[Tiara Nadira]
Pengalaman horor berada di pasar malam terkutuk menjadi hal luar biasa bagiku yang tadinya takut sekali dengan berbau horor kini aku tak lagi takut meskipun kecil kemungkinan ketakutan itu masih ada. Bahkan Agung sampai keheranan saat aku tak lagi berpura-pura izin ke toilet atau menyiapkan headset hanya untuk menghindari ceritanya.
Takut itu memang hal wajar namun ada batasnya, takutlah pada sang maha kuasa karena dia lah yang menciptakan alam semesta ini dengan segala kejadian yang mustahil terjadi. Mungkin keseruan pasar malam terkutuk sudah berakhir sampai disini namun kehidupan ini belum berakhir. Ada kalanya sebuah kejadian atau peristiwa memberikanmu sebuah pelajaran berharga bahwa sesulit apapun rintangan yang di hadapi akan indah pada waktunya. Ya waktu yang akan menjawab dan kita menjalankannya dengan penuh perasaan bukan keterpaksaan.
Aku tahu cerita ini tak seindah cerita yang berjajar di toko buku terkenal dan cerita ini mungkin akan terasa biasa untuk diselami namun aku ingin menyajikan hal sebisaku, semampuku lalu kalian nikmati walau terhiburnya hanya sedikit saja.
"Piranha!" Agung memanggilku lagi dengan sebutan seperti biasanya. Aku pikir dia akan sedikit berubah eh ternyata tidak semudah itu.
Aku menoleh padanya dan ternyata Bella juga ada di sampingnya. Kenapa mereka berdua lebih banyak menghabiskan waktu akhir-akhir ini membuat aku menaruh curiga, jangan-jangan...
"Tiara gue mau pergi ke lapangan waktu itu sama Agung sambil main bola, lo mau ikut?" tanya Bella antusias mengajak.
Aku menggeleng, tentu saja menolak lagipula pergi ke lapangan itu mengingatkan ku pada pasar malam dan Bella melupakan kejadian-kejadian menyeramkan disana dengan cepat.
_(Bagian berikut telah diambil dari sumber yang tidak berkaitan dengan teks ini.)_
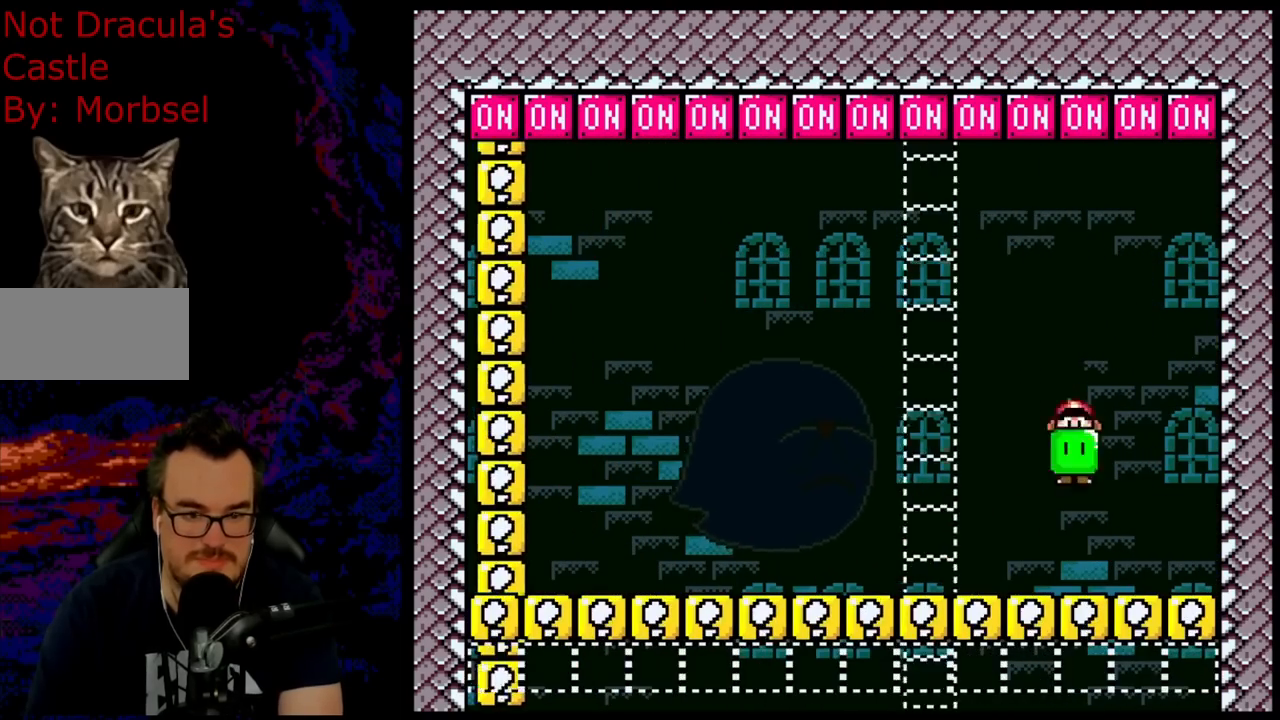
{"buttons": ["Y", "DPAD_LEFT"], "events": [[183, "Y", "up"], [283, "Y", "down"], [383, "B", "up"], [450, "DPAD_UP", "up"]]}
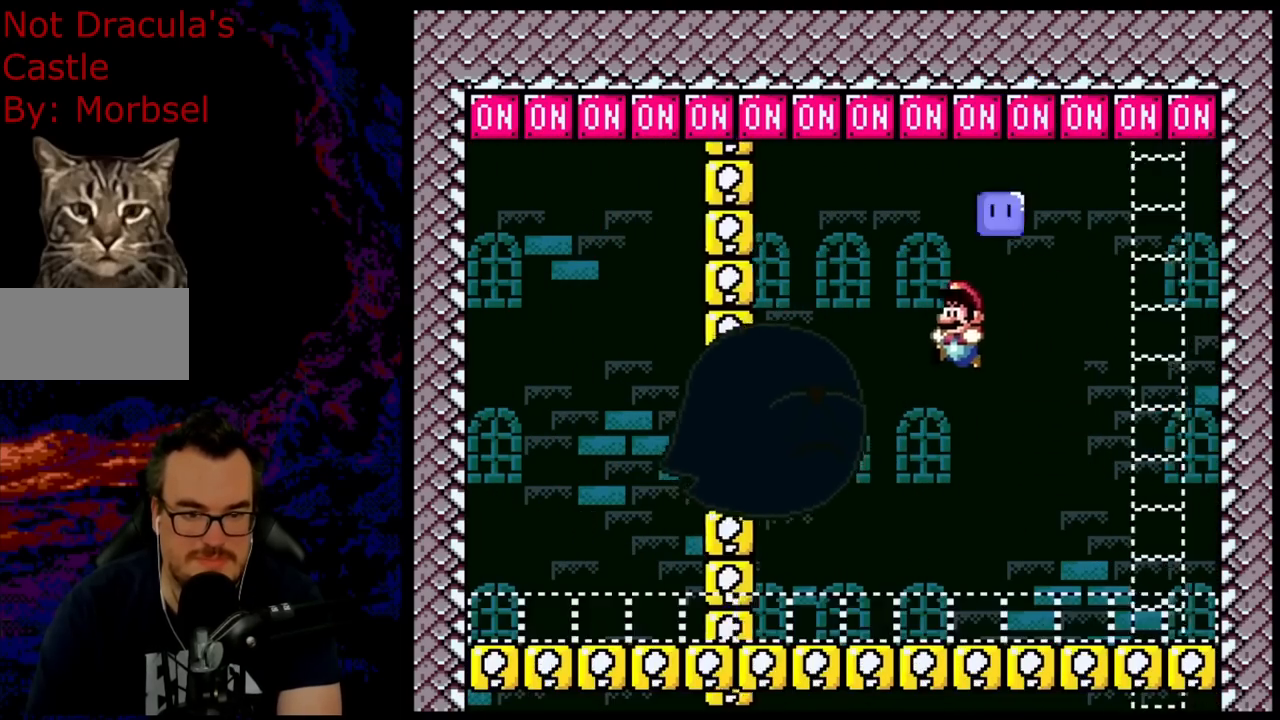
{"buttons": ["Y", "DPAD_RIGHT"], "events": [[50, "DPAD_LEFT", "up"], [117, "DPAD_RIGHT", "down"]]}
Wah hebat sekali, aku saja masih ingat hingga sekarang.
"Mau ya? siapa tahu kita bisa jadi pemain bola suatu hari nanti," lanjutnya diangguki Agung yang sepertinya mendukung.
Aku jadi bingung bagaimana menolak ajakan Bella agar tak memaksa soalnya namanya lapangan pasti banyak orang disana. Kan malu kalau sampai dilihatin terus ceweknya cuma berdua. Ini bisa nggak sih tempatnya yang lebih sedikit orang. Di jaman sekarang kan harus menjauhi kerumunan, memakai masker, mencuci tangan dan menerapkan protokol kesehatan agar terhindar dari virus mematikan. Lalu apa katanya tadi jadi pemain bola? oh tidak, aku sama sekali tidak suka main bola. Kalau dunia kepenulisan atau teknologi baru aku akan ikut andil tanpa banyak alasan.
"Pokoknya lo harus ikut, nanti gue jemput awas aja kalau nggak muncul," ucap Bella terdengar bak ancaman tidak untuk dilanggar.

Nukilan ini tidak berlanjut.